**Records provided**
···
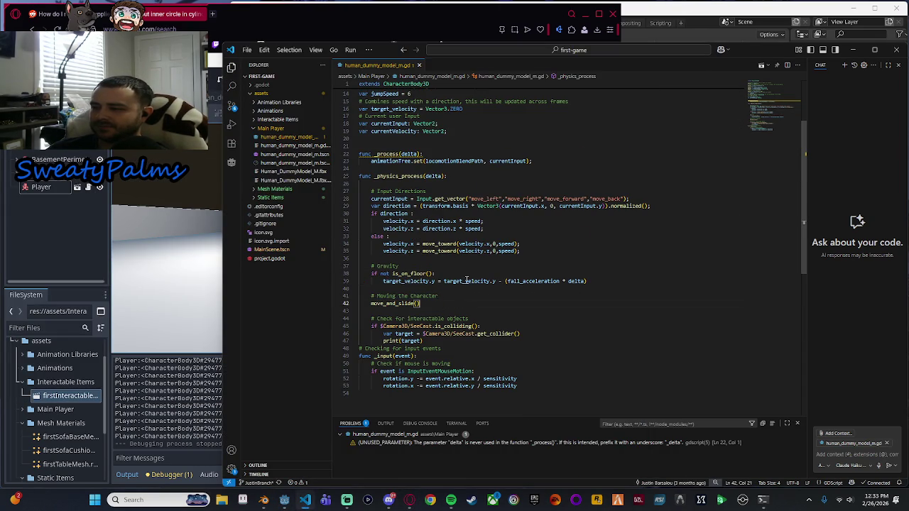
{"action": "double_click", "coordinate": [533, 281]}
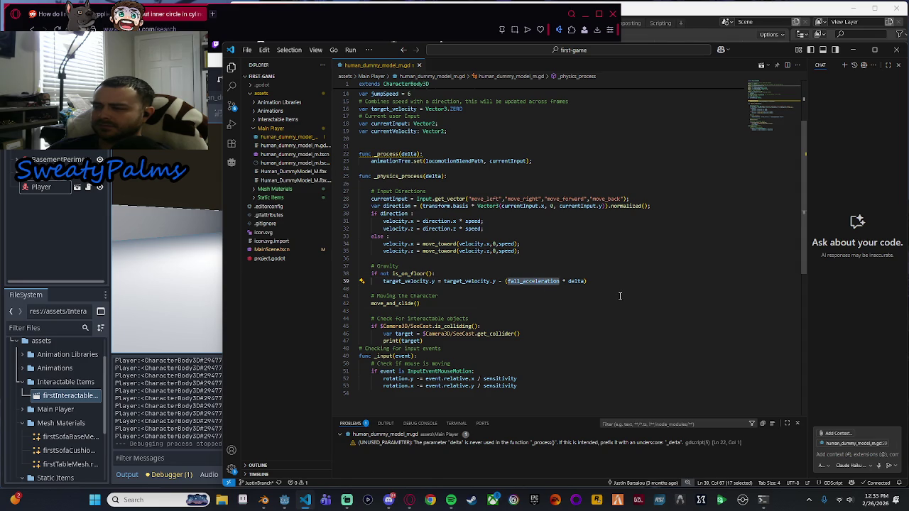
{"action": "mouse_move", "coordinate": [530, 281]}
···
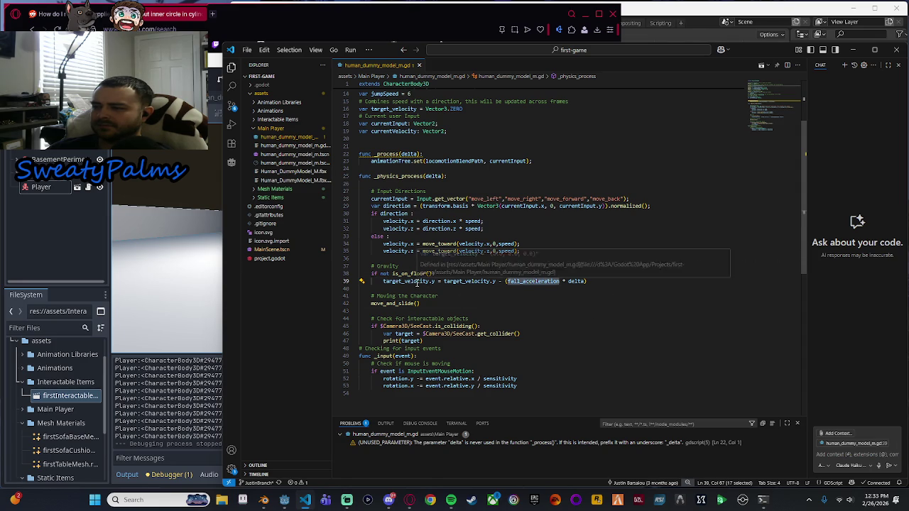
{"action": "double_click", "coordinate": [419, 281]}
···
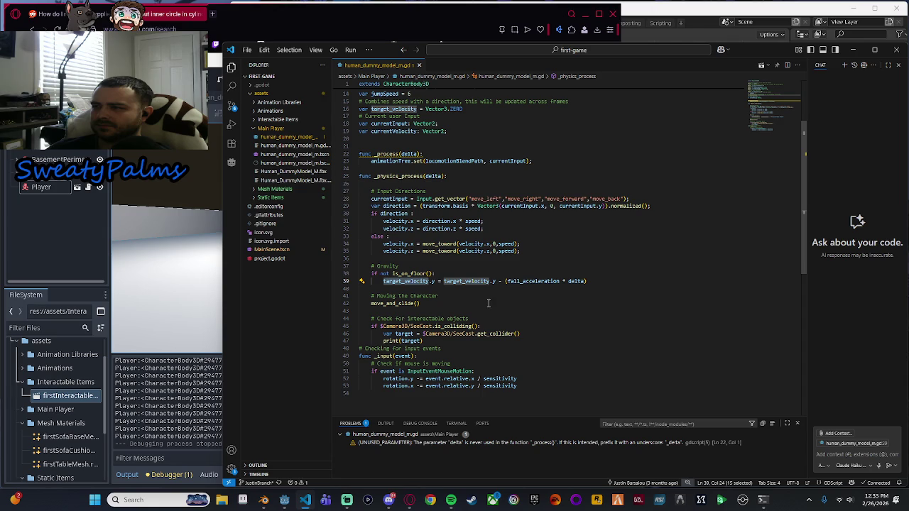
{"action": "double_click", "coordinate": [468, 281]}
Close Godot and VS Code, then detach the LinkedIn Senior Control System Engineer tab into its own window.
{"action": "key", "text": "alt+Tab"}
···
**Exercise directions**
Go through the entries above and report each line with the string "coordinate" in it.

**Task output**
{"action": "double_click", "coordinate": [533, 281]}
{"action": "mouse_move", "coordinate": [530, 281]}
{"action": "double_click", "coordinate": [419, 281]}
{"action": "double_click", "coordinate": [468, 281]}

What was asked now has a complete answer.